__Document passage__.
The winning funds span four categories: Asia ex-Japan equities, global fixed income below US$1 billion ($1.36 billion) in assets under management (AUM) and global equities above and below US$1 billion in AUM. 

One of Fidelity International’s key competitive advantages is the large number of investment professionals covering fundamental research, says Sabrina Gan, head of Southeast Asia and country head of Singapore at Fidelity International.

As of the end of 2023, the firm has over 500 dedicated investment and sustainable investing researchers. Its investment team’s “long-term, fundamentals-led and differentiated approach” offers outperformance.

This often means not investing with the crowd, she adds.

See also: Towards a flourishing fund management industry

Global equity funds

The Fidelity Global Technology A-Dis-EUR fund is a contrarian, valuation-led tech equity strategy, says Gan. “It tends to avoid momentum stocks and takes a holistic approach to tech investing.”

As of Feb 29, the fund provided one-year returns of 30.5% and annualised three-year returns of 13.2% before fees. With 101 holdings, the top three holdings are Microsoft Corp (5%), Taiwan Semiconductor Manufacturing Corp, TSMC (4.8%) and Apple (3.9%).

See also: PIMCO emerges as top winner with four winning funds across fixed income securities

More than half of the fund’s holdings (57.8%) are in information technology, 12.1% are in communication services and 10.4% are consumer discretionary stocks. As of Feb 29, the fund size is EUR19.83 billion ($28.7 billion).

Meanwhile, the Fidelity Global Equity Income I-Acc-USD fund tends to invest in “high-quality companies that pay attractive, growing dividends”, says Gan.

As of Feb 29, the fund provided one-year returns of 19.6% and annualised three-year returns of 32.1% before fees. With 39 holdings, the top three holdings are Progressive Corp (6.5%), Arthur J Gallagher & Co (5.2%) and Deutsche Boerse AG (4.6%). As of Feb 29, the fund size is US$233 million.

Holdings listed in the US make up 36.6% of the fund, while those in the UK make up 17.4% of the fund and those in France make up 9.9% of the fund’s holdings. Financials (32.8%), industrials (21.9%) and information technology (9.8%) are the top three sectors represented in the fund’s holdings.

Gan says the equity funds will continue to focus on an individual company’s valuations and fundamentals. “Given the narrow market breadth in global equities, the global equity funds are about finding opportunities with attractive risk-reward beyond well-held, mega-cap, momentum stocks.”

Investing in sustainability

The Fidelity Sustainable Asia Equity A-Dis-USD fund is an Asian growth equity strategy. Gan emphasises its focus on “quality companies” that benefit from structural growth tailwinds and possess “superior sustainability characteristics”.

The fund invests at least 70% of its assets in companies with “favourable ESG characteristics” and up to 30% in companies with “improving” ESG characteristics.

As of Feb 29, the fund showed 1-year returns of –5.7% and annualised three-year returns of –11% before fees. It holds 62 positions, with the top three being TSMC (9.8%), Samsung Electronics (7.4%) and ICICI Bank (6.7%). The fund size stood at US$2.83 billion as of Feb 29.

Stored data
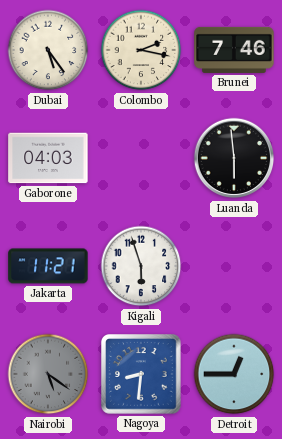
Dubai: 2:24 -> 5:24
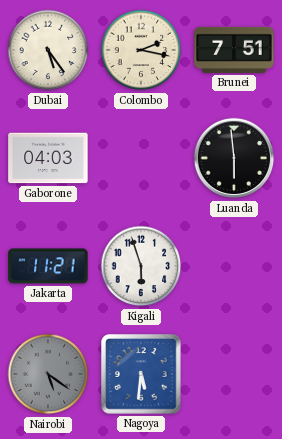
Brunei: 7:46 -> 7:51
Nagoya: 8:31 -> 5:31
Detroit: 12:45 -> none
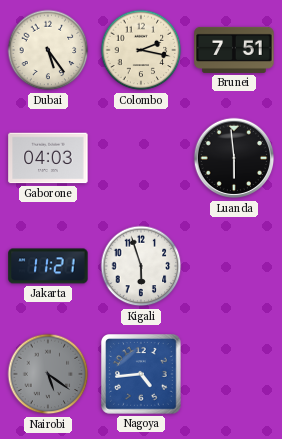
Nagoya: 5:31 -> 4:44
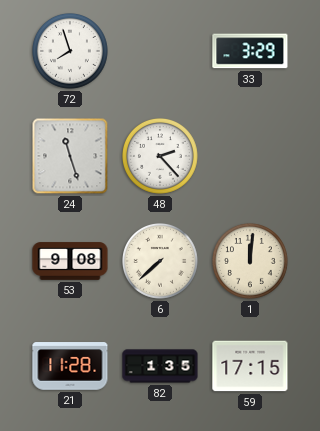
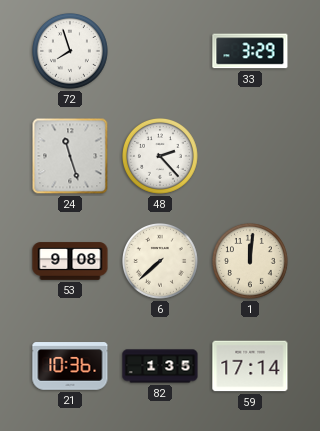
21: 11:28 -> 10:36
59: 17:15 -> 17:14
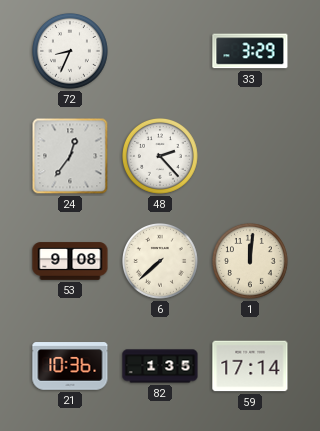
72: 7:57 -> 8:34
24: 11:27 -> 12:36
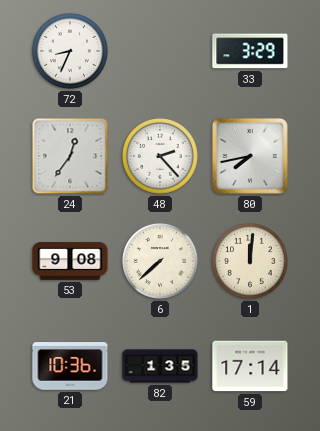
80: none -> 7:43
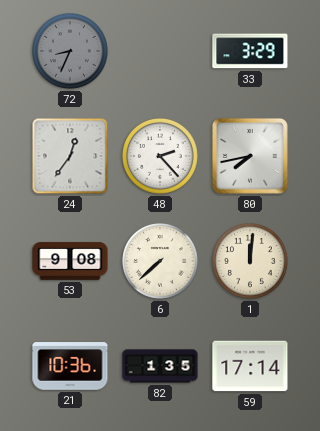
72 dial: white -> grey
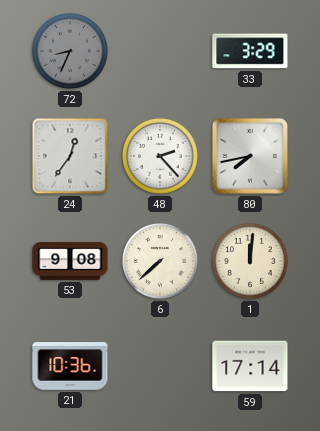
82: 1:35 -> none
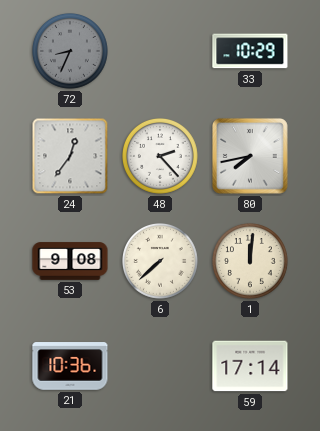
33: 3:29 -> 10:29
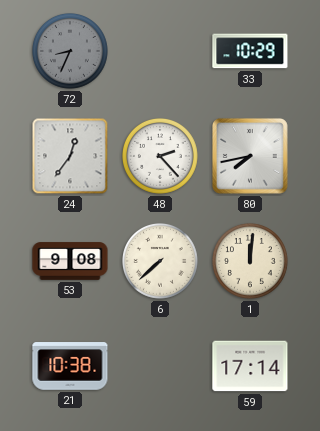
21: 10:36 -> 10:38
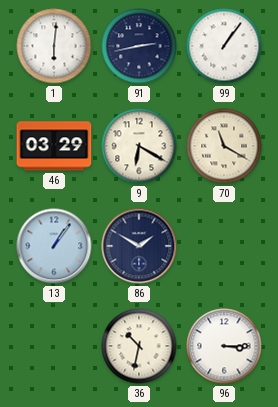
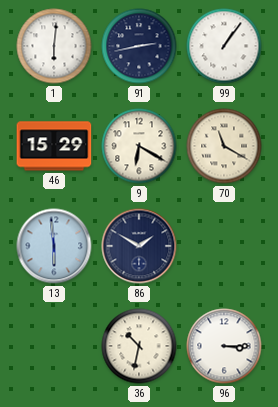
46: 03:29 -> 15:29
13: 1:06 -> 5:59
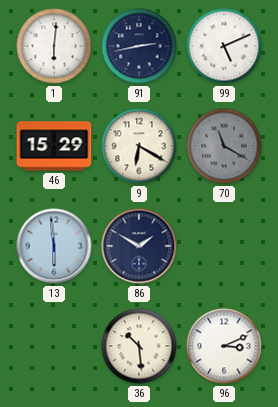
99: 1:06 -> 5:11
70 dial: cream -> grey
36: 10:32 -> 10:29
96: 3:15 -> 3:11
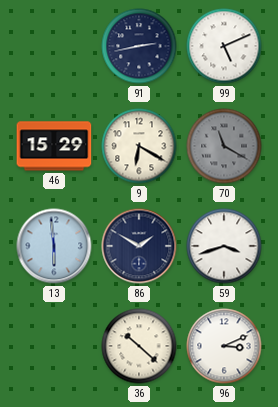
1: 6:01 -> none
59: none -> 3:42
36: 10:29 -> 10:22
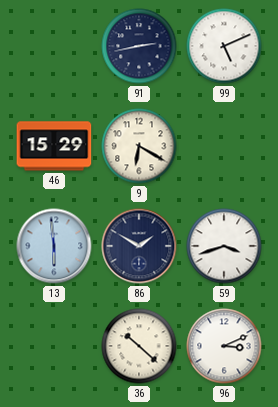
70: 11:20 -> none
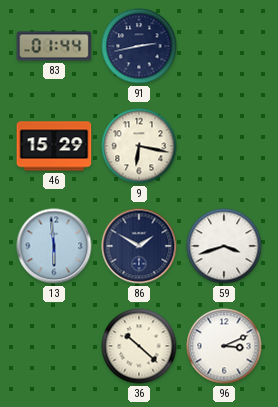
83: none -> 01:44
99: 5:11 -> none
9: 6:20 -> 6:17
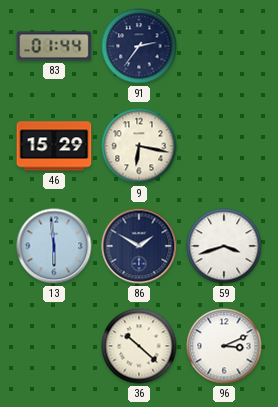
91: 2:43 -> 2:36
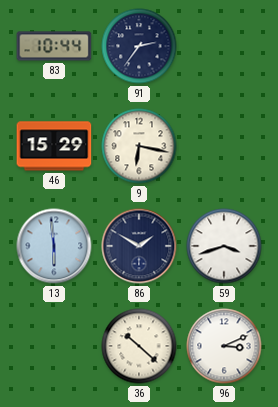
83: 01:44 -> 10:44
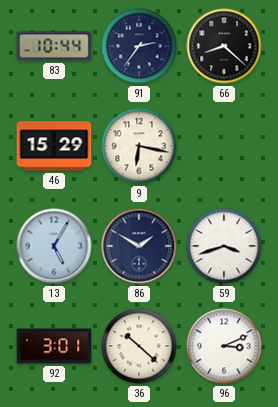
66: none -> 8:22
13: 5:59 -> 5:05
92: none -> 3:01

__Task to carry out__.
Extend the article on Fidelity International's winning funds, starting right after its final sentence.

__Task output__.
Across markets, 24.1% of the fund’s holdings are in mainland China, 18.2% are invested in India and 14.6% are in Taiwan. Across sectors, the fund’s holdings are most represented in the information technology (28.2%), financials (27.2%) and consumer discretionary (9%) sectors.

Fidelity continues to believe interest in sustainable investing will grow with increased education, adds Gan. “Recent muted returns have provided a good opportunity for bottom-up investors like us to add to stocks with good sustainability characteristics and long-term structural growth currently mispriced by the market.”

Fidelity’s ability to generate returns over the next 10 or even 20 years depends on the ability to identify long-term winners, says Gan. “That means looking for companies that are able to incorporate ESG factors into the investment process and navigate the just transition.”

Government bonds

Finally, the Fidelity Global Inflation-linked Bond A-Acc-USD fund is a global fixed income portfolio focused on developed market government inflation-linked bonds, says Gan. “It has one of the longest track records in the market and has a unique focus on bonds with one- to 10-year maturity, differentiating it from peers.”

As of Feb 29, the fund provided one-year returns of 3% over the past year and annualised three-year returns of –1.1% before fees.

The top three holdings are USTN TII with a 2.375% coupon maturing 2028 (7.91%), USTN TII with a 0.125% coupon maturing 2030 (7.87%) and France government I/L with a 0.1% coupon maturing 2028 (7.57%). As of Feb 29, the fund size is US$707 million.

US bonds make up more than half (55.58%) of the fund’s holdings. Gan says the Global Inflation-linked Bond fund “continues to be positioned for the potential for inflationary risks” to “surprise on the upside”.

2024 outlook

Gan says her team is “more positive” on the outlook for the economy and risk assets in 2Q2024. “A soft landing is our current base case with odds of a recession pushed out toward 2025. Inflation remains on a downtrend, giving major central banks room to cut rates this year, led first by Europe, followed by the US.”

She adds: “From an asset standpoint, we are relatively positive on riskier assets like equities with a preference for developed markets. We also see opportunities in investment-grade bonds amid attractive yields; these bonds can potentially benefit from a rate cut cycle.”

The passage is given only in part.